How to Store your Tokens Safely
Most of the top cryptocurrency exchanges today employ impressive security measures to prevent hacks or loss of funds. For example, Coinbase keeps 98% of user funds in geographically separated cold storage (hardware wallets kept offline) and insures any funds kept online for day-to-day trading. This doesn’t eliminate the need for a personal wallet, however. With a hardware or software wallet, you retain more control over your cryptocurrencies. Hardware wallets are generally safer than software wallets, but they are often less flexible and a little more clunky to use.
Best Software Wallet: Coinbase Wallet
Software wallets are vital tools for DeFi users and cryptocurrency investors in general. Most DeFi platforms require you to connect to them with a software wallet before you can use them. Some projects support a shortlist of hardware wallets, but it's not universal. Coinbase Wallet is one of the best software wallets on the market. It’s completely free and it supports most of the largest cryptos including Bitcoin, Ethereum, Dogecoin, Litecoin and all ERC-20 tokens (including Loopring and Polygon).
Coinbase Wallet has more features than most of its competitors such as a crypto swap tab for swapping between supported cryptos, a collectibles tab for your nonfungible tokens (NFTs) and a decentralized application (DApp) browser.

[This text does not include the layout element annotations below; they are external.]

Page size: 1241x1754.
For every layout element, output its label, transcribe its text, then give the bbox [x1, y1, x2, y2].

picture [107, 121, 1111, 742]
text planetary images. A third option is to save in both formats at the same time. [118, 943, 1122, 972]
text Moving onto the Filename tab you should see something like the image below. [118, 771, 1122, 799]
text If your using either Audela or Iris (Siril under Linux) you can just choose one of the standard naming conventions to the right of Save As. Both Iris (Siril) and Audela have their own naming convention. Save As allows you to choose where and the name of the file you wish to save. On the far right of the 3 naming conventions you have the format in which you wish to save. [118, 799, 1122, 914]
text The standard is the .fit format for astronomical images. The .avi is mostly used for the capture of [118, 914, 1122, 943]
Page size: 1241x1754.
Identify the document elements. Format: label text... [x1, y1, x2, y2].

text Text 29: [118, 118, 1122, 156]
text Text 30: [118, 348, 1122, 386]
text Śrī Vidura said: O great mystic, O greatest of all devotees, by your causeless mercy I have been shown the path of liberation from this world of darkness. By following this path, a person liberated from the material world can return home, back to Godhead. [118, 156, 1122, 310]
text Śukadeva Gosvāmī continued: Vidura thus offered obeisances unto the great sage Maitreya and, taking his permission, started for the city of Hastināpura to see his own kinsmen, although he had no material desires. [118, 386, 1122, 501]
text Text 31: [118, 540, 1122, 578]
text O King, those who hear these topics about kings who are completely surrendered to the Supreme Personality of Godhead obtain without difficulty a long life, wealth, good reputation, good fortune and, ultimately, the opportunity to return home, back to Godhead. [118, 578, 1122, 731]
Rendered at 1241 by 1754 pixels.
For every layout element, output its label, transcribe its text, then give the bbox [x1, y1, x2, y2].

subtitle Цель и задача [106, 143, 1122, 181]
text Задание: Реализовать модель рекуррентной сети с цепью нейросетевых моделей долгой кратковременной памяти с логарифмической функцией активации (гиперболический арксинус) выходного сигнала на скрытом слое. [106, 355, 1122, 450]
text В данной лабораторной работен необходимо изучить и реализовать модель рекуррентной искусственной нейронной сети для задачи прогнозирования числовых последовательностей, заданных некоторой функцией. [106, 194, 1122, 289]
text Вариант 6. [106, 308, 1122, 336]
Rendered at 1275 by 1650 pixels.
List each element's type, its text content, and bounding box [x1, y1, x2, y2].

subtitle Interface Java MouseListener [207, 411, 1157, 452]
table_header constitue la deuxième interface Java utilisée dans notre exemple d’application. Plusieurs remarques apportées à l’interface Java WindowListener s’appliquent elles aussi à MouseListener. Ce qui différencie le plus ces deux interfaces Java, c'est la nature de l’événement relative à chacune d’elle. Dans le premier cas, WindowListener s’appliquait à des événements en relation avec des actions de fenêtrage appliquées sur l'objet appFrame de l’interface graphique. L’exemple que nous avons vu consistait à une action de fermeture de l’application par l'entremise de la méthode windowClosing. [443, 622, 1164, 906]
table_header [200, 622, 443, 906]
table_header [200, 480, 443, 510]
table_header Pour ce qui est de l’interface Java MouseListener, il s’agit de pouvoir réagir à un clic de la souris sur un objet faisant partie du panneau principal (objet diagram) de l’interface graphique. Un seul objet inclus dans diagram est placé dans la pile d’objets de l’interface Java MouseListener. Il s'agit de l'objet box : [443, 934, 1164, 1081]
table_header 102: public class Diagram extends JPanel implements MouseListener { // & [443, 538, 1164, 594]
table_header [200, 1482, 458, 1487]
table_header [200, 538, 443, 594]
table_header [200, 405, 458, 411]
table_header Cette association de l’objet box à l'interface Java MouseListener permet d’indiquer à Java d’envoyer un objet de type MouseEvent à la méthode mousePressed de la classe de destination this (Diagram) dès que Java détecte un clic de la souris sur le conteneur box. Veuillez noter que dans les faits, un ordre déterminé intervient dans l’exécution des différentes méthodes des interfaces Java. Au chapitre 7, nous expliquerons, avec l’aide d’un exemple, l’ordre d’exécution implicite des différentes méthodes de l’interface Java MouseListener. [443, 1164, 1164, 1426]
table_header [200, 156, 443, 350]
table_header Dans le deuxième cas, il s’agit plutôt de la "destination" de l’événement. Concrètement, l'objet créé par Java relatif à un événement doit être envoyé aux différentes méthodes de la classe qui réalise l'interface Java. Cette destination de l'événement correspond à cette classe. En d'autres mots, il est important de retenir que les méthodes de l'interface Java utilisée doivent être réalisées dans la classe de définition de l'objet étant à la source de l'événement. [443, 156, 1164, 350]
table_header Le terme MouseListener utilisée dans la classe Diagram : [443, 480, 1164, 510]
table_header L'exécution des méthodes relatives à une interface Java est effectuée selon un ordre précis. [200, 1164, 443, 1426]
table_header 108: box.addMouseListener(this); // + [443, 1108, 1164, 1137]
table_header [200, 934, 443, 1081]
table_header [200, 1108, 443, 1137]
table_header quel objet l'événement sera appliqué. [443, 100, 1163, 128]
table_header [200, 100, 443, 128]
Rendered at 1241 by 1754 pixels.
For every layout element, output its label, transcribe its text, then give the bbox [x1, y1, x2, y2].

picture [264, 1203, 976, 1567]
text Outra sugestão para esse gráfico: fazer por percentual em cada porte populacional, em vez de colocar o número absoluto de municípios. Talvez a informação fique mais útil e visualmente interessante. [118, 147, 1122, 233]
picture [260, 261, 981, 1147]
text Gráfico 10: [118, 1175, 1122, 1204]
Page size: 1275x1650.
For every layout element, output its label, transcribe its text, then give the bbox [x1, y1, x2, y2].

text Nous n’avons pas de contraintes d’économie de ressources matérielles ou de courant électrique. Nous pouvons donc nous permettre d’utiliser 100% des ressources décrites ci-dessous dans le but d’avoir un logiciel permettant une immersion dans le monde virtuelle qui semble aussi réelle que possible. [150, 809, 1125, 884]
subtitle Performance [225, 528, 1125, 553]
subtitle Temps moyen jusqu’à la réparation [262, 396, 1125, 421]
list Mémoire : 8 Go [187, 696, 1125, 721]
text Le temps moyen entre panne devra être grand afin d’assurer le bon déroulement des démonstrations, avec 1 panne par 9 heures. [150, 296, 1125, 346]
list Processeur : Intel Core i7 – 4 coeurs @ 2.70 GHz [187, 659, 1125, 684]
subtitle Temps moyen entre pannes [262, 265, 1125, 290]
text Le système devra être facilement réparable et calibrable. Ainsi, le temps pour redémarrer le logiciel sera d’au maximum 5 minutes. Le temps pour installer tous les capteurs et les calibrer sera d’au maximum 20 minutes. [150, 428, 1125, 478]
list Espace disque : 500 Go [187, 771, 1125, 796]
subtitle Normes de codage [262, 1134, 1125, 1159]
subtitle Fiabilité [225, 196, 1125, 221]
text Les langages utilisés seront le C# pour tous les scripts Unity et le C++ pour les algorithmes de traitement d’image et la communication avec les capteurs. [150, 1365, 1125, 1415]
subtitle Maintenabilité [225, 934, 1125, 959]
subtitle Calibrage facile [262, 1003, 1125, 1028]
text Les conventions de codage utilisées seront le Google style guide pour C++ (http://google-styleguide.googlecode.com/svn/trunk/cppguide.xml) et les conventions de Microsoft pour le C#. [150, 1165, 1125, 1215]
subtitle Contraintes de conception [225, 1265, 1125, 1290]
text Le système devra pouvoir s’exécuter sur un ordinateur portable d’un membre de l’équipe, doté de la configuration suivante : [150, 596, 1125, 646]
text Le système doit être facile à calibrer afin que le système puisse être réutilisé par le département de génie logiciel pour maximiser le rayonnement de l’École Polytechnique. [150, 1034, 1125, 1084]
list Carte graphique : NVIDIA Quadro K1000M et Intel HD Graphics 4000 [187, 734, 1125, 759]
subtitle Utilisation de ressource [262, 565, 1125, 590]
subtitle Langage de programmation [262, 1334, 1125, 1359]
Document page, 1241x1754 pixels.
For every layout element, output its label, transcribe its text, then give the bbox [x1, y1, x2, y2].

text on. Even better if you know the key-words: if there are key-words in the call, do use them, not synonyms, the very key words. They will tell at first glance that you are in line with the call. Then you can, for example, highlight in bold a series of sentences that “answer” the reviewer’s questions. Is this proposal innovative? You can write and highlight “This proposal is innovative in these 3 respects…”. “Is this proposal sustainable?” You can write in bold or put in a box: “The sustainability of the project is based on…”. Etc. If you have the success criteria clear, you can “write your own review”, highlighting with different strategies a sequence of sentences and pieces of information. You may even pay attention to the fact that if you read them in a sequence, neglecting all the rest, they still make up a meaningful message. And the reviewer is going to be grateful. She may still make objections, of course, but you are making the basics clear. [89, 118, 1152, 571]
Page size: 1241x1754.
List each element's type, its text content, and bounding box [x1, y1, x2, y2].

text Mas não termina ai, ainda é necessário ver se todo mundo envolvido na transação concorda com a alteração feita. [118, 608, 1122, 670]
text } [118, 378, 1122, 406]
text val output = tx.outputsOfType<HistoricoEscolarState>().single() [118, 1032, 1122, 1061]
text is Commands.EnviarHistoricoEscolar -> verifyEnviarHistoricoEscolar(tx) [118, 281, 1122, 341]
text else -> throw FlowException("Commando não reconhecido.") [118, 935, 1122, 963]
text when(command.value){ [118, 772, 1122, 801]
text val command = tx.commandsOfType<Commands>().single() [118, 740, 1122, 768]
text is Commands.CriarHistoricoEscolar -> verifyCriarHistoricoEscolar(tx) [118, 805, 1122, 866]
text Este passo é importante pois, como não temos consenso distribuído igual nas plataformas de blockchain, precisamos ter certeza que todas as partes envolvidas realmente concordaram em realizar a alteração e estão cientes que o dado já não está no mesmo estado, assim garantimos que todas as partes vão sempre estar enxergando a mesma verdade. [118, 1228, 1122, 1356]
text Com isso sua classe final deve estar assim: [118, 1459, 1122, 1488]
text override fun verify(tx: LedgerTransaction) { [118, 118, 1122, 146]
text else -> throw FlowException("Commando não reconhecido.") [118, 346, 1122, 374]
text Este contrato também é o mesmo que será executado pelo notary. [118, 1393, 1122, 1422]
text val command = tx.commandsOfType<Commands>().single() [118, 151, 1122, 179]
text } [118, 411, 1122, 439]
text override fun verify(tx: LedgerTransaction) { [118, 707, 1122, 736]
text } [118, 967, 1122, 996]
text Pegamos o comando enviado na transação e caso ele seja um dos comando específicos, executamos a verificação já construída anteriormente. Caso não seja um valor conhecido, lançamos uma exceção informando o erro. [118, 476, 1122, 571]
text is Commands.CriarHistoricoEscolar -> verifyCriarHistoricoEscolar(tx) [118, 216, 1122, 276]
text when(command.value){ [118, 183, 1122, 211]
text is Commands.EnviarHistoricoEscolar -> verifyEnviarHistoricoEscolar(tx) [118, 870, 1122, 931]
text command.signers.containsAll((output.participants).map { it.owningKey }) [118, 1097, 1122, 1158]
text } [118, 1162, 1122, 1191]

The DApp browser lets you interact with DeFi seamlessly and it even supports the Polygon Layer 2 network.
Best Hardware Wallet: SafePal S1
The SafePal S1 is an incredibly secure hardware wallet that is basically invulnerable to cyberattacks. The device is almost never connected to any other internet-connected device physically or through Bluetooth so it removes nearly all remote attack vectors. The only exception is for firmware updates. Instead of these types of connections that other hardware wallets use, it uses QR codes to send and receive transactions.
The SafePal S1 randomly generates your wallet’s private keys and stores them in an industry-grade secure element within the device. Security isn’t the device's only triumph. The SafePal S1 is beautiful with a sleek minimalist design and a sizable screen. The device brings all you need in a secure hardware wallet together in a pretty package. If you worry about losing your cryptos to hacks, the SafePal S1 might be the best wallet to bring you peace of mind.
What Happens to Layer 2 Solutions when ETH2 Launches?
Layer 2 solutions might lose a little bit of steam after the Eth2 launch, but they have always been part of the plan for Ethereum scaling. Sharding by itself will not bring the incredibly high transaction throughput most count on. The number of people using Ethereum will likely still increase too, causing more congestion that will only be partially reduced with sharding. The intention of the Ethereum core developer team has been to build Eth2 to work alongside Layer 2 solutions, not replace them. They will almost certainly still play a role in lowering fees for users if nothing else. Ethereum 2.0 will not bring fees to $0, and unless users find a solution to eliminate them, Layer 2 and other scalability projects will likely remain useful.